Mr. KKM and I grabbed a quick dinner (have you tried Wendy’s new flatbreads? Yum!) then headed over to my dad’s house. We’re spending the night there so we’ll have one less thing to have to worry about in the morning. It’s suggested that racers arrive no later than 7am, as they begin to close the roads around that time. We are planning to get up around 5:30, hopefully giving us enough time to force down some breakfast, figure out a carpooling plan, then make the trek over to USF.

I made the mistake of not using music for my last race, the Gasparilla 15k. I wasn’t going to do that this time around. After tracking down an Iphone charger, I took a nice long look at the huge library of awesome music I have on that ol’ device and built a playlist that I think will be just what I need to go for a PR.

Yes.

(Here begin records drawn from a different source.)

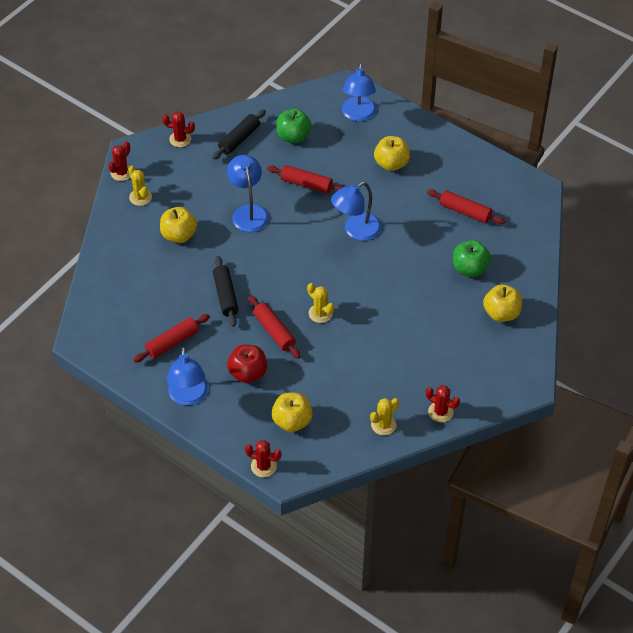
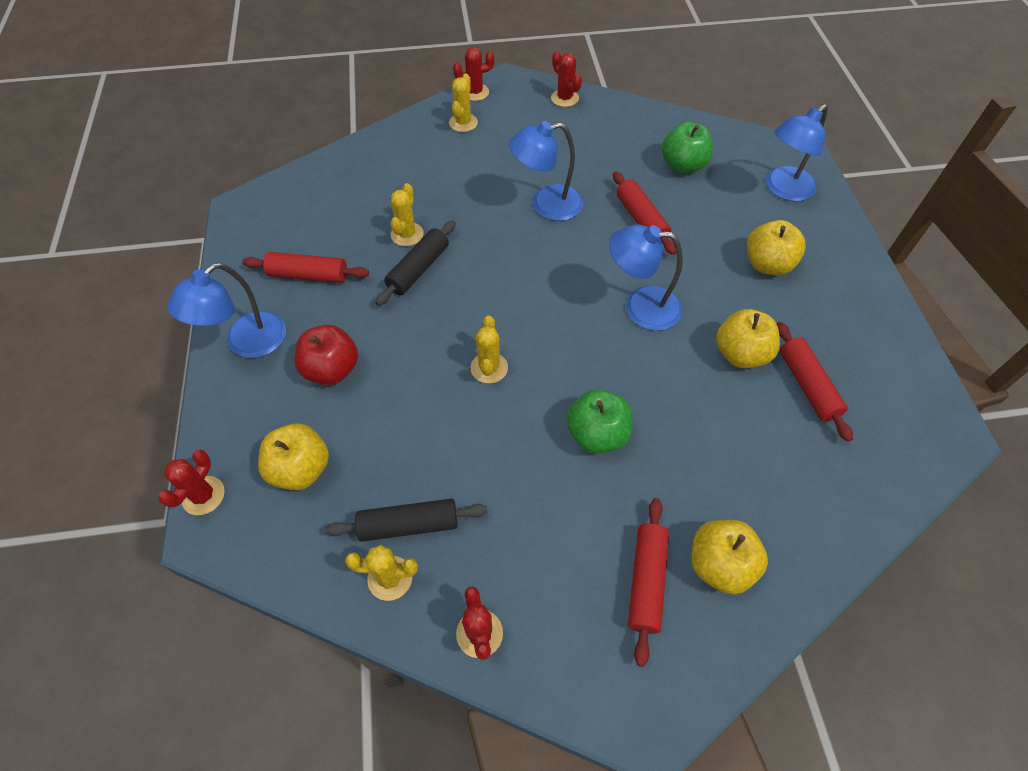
camera: 45 degrees right, 5 degrees up
yellow apple [160,207,197,243] -> yellow apple moved to [716,309,780,368]
black rolling pin [212,109,266,160] -> black rolling pin moved to [325,499,488,542]
blue lamp [227,155,269,232] -> blue lamp turned 135 degrees counterclockwise [509,121,583,221]
red cactus [245,440,281,477] -> red cactus turned 45 degrees clockwise [158,449,225,515]
red rolling pin [249,296,301,359] -> red rolling pin moved to [628,498,669,667]
green apple [453,240,491,277] -> green apple moved to [567,389,632,453]
none -> yellow cactus [391,183,424,246]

I said it. PR.

I haven’t actually committed to trying to PR in quite some time. I really couldn’t set a PR for Gasparilla as I had never done a 15k before, but I’m planning to try and complete tomorrow’s 5k in under 45 minutes. My fastest 5k time has been 47:12 at Purplestride 2010. If I can maintain a 15 minute mile at the most, I will definitely be able to come in at 45 or under.

To help me with this goal, I plan to keep up a good pace with some kickass music. Here is tomorrow’s playlist:
Alligator Pie- DMB
American Girl- Tom Petty
Alive with the Glory of Love- Say Anything
Corn Bread- DMB
The Distance- Cake
Dog Days are Over- Florence and the Machine
Empire State of Mind- JayZ and Alicia Keys
Forever- Chris Brown
No Homo- Lonely Island
Perfect Situation- Weezer
Pumped up Kicks- Foster the People
Rumour Has It- Glee
Shiver- Coldplay (my personal favorite!)
Tighten Up- The Black Keys
With or Without You- U2
Fix You- Coldplay
Miracle Drug- U2
My Hero- Foo Fighters (my finish strong song)

For now, it’s bedtime. There will be no PRing if I’m a sleepy girl! See you in the morning!
GO TEAM JUDY!

Steph

05/7/12

5k’ers, Race Prep, and Planks, oh my!

I can’t believe that it’s already been a month since I originally signed up Team Judy for the Miles for Moffitt race. We’re only four days away from toeing the line, and I am more than excited to get all of my family and friends together for what hopes to be an inspiring experience for all of us in my mom’s memory. The T-shirts were delivered on Friday, right before we left for our camping trip, so I decided to dig through them tonight, organizing the orders to get them ready for tomorrow’s delivery.

(Aren’t they awesome! Thank you www.designashirt.com!)

(Before…)
(After! Packed and ready to be delivered!)
 (There’s even an itty bitty one for Baby Sean)

 (Team Judy packet pickup. That’s a lot of bibs!)

My first mother’s day without my mom will be tough, no doubt. But having this race in her honor will help (so will the open water swim and tri training I plan to attend Sunday morning!)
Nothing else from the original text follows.